- _TASK_
Stop after the line that contains "που θα στείλετε)."; until then, restate each line of the entries word for word from the very first.

- _RECORDS PROVIDED_
********************

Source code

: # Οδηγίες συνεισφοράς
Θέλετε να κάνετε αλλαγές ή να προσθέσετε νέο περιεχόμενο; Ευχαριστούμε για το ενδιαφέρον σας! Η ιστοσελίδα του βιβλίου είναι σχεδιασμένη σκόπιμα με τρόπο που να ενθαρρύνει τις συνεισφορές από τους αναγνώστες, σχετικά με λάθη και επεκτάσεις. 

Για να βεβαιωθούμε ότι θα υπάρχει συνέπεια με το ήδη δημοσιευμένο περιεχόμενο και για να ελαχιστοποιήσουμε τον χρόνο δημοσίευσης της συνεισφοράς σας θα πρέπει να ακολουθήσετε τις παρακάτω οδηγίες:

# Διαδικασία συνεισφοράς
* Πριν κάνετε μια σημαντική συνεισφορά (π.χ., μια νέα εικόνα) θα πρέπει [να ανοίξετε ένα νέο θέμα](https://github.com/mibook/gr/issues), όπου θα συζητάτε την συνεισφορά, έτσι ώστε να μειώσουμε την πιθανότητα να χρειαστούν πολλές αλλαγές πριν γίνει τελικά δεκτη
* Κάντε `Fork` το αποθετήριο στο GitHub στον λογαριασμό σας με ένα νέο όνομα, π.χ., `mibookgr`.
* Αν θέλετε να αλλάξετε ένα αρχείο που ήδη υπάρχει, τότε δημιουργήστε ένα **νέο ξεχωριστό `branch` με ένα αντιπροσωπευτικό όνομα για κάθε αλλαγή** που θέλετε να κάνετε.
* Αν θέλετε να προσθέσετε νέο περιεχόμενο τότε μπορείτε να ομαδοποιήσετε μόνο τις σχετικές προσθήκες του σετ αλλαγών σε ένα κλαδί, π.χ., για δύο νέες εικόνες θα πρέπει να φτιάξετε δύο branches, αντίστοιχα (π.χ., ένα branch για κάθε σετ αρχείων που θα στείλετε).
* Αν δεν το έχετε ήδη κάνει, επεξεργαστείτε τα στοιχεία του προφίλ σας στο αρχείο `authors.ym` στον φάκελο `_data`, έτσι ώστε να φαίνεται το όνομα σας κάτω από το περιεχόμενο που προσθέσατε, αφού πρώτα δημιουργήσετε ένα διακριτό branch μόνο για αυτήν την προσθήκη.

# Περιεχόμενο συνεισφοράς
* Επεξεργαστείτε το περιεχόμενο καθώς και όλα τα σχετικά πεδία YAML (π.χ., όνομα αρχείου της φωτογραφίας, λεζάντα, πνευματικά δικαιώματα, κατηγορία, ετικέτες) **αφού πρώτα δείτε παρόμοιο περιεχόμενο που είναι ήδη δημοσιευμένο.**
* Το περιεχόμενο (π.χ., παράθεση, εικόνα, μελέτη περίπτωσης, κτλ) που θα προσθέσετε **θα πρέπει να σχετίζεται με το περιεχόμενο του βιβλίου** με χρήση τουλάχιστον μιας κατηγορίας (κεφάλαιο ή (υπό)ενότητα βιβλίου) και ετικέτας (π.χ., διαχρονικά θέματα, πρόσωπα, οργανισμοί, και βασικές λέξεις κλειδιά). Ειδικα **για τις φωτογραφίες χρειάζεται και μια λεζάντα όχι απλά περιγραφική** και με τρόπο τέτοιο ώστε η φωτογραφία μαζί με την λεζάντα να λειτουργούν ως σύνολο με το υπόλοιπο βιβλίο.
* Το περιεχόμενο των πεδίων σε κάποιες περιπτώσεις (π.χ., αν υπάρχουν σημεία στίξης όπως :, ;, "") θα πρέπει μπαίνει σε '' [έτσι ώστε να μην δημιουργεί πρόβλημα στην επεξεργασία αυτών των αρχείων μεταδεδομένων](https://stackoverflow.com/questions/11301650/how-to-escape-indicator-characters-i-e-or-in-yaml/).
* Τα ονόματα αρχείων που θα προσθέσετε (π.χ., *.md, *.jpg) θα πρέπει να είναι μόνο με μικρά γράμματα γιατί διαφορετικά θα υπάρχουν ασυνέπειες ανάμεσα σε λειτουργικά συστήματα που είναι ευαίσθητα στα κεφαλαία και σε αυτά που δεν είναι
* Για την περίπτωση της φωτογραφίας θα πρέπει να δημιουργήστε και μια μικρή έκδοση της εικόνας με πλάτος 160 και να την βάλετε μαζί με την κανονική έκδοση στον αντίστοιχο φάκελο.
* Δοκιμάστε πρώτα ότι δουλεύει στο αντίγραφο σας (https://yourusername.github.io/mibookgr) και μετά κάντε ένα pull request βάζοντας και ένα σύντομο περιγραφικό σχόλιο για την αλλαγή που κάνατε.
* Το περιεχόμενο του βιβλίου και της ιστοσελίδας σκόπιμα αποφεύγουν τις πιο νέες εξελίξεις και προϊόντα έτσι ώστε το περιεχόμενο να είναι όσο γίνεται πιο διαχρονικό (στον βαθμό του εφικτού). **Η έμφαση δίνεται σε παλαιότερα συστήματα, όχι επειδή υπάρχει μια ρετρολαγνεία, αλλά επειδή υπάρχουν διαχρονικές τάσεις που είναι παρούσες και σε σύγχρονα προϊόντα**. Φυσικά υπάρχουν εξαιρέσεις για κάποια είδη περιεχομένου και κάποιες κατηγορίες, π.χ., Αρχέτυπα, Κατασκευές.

********************

- _SOLUTION BELOW_
Source code

: # Οδηγίες συνεισφοράς
Θέλετε να κάνετε αλλαγές ή να προσθέσετε νέο περιεχόμενο; Ευχαριστούμε για το ενδιαφέρον σας! Η ιστοσελίδα του βιβλίου είναι σχεδιασμένη σκόπιμα με τρόπο που να ενθαρρύνει τις συνεισφορές από τους αναγνώστες, σχετικά με λάθη και επεκτάσεις. 

Για να βεβαιωθούμε ότι θα υπάρχει συνέπεια με το ήδη δημοσιευμένο περιεχόμενο και για να ελαχιστοποιήσουμε τον χρόνο δημοσίευσης της συνεισφοράς σας θα πρέπει να ακολουθήσετε τις παρακάτω οδηγίες:

# Διαδικασία συνεισφοράς
* Πριν κάνετε μια σημαντική συνεισφορά (π.χ., μια νέα εικόνα) θα πρέπει [να ανοίξετε ένα νέο θέμα](https://github.com/mibook/gr/issues), όπου θα συζητάτε την συνεισφορά, έτσι ώστε να μειώσουμε την πιθανότητα να χρειαστούν πολλές αλλαγές πριν γίνει τελικά δεκτη
* Κάντε `Fork` το αποθετήριο στο GitHub στον λογαριασμό σας με ένα νέο όνομα, π.χ., `mibookgr`.
* Αν θέλετε να αλλάξετε ένα αρχείο που ήδη υπάρχει, τότε δημιουργήστε ένα **νέο ξεχωριστό `branch` με ένα αντιπροσωπευτικό όνομα για κάθε αλλαγή** που θέλετε να κάνετε.
* Αν θέλετε να προσθέσετε νέο περιεχόμενο τότε μπορείτε να ομαδοποιήσετε μόνο τις σχετικές προσθήκες του σετ αλλαγών σε ένα κλαδί, π.χ., για δύο νέες εικόνες θα πρέπει να φτιάξετε δύο branches, αντίστοιχα (π.χ., ένα branch για κάθε σετ αρχείων που θα στείλετε).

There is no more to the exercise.